EXERCISE DESCRIPTION >> Output the line containing "两个刚体是否可以发生碰撞，默认为false。", then every remaining line of the entries below, exactly as written and with no other text.
*** RECORDS TO USE ***
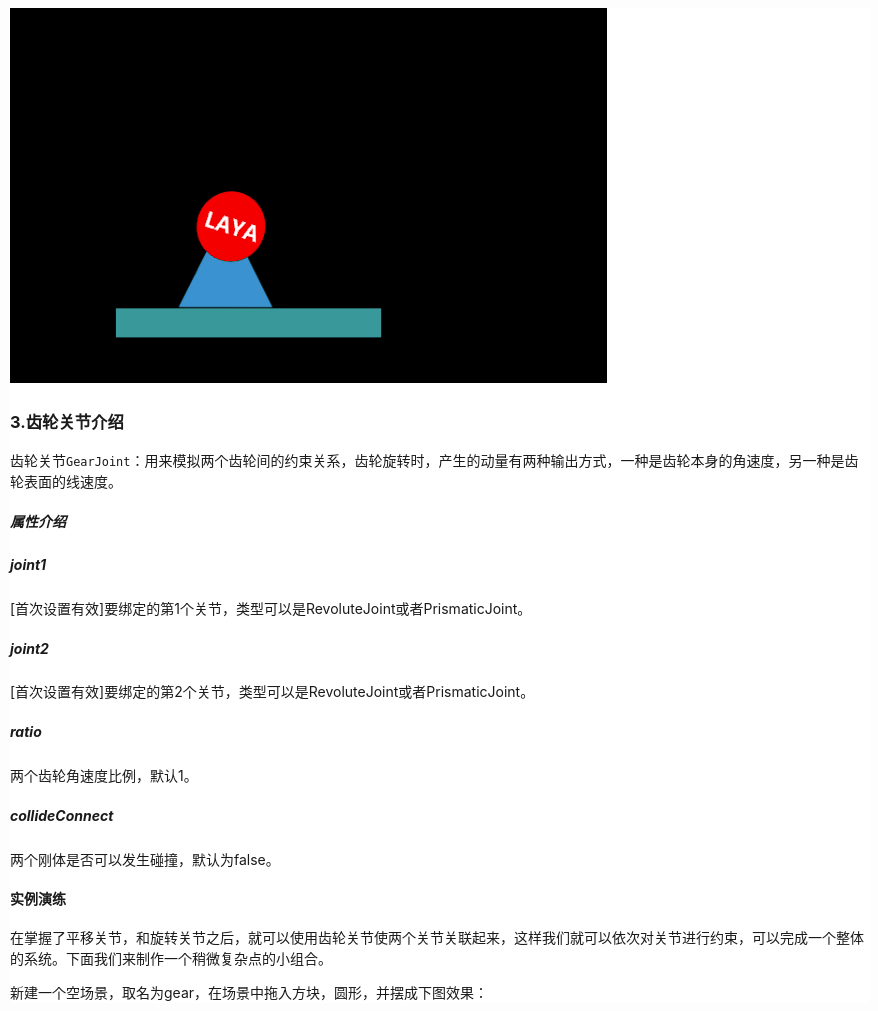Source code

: ![图](img/6.gif)

### 3.齿轮关节介绍

  齿轮关节`GearJoint`：用来模拟两个齿轮间的约束关系，齿轮旋转时，产生的动量有两种输出方式，一种是齿轮本身的角速度，另一种是齿轮表面的线速度。

##### 属性介绍

##### joint1

[首次设置有效]要绑定的第1个关节，类型可以是RevoluteJoint或者PrismaticJoint。

##### joint2

[首次设置有效]要绑定的第2个关节，类型可以是RevoluteJoint或者PrismaticJoint。

##### ratio

两个齿轮角速度比例，默认1。

##### collideConnect

两个刚体是否可以发生碰撞，默认为false。



#### 实例演练

​       在掌握了平移关节，和旋转关节之后，就可以使用齿轮关节使两个关节关联起来，这样我们就可以依次对关节进行约束，可以完成一个整体的系统。下面我们来制作一个稍微复杂点的小组合。

​       新建一个空场景，取名为gear，在场景中拖入方块，圆形，并摆成下图效果：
*** End of RECORDS TO USE ***
FINISHED EXERCISE >>
两个刚体是否可以发生碰撞，默认为false。



#### 实例演练

​       在掌握了平移关节，和旋转关节之后，就可以使用齿轮关节使两个关节关联起来，这样我们就可以依次对关节进行约束，可以完成一个整体的系统。下面我们来制作一个稍微复杂点的小组合。

​       新建一个空场景，取名为gear，在场景中拖入方块，圆形，并摆成下图效果：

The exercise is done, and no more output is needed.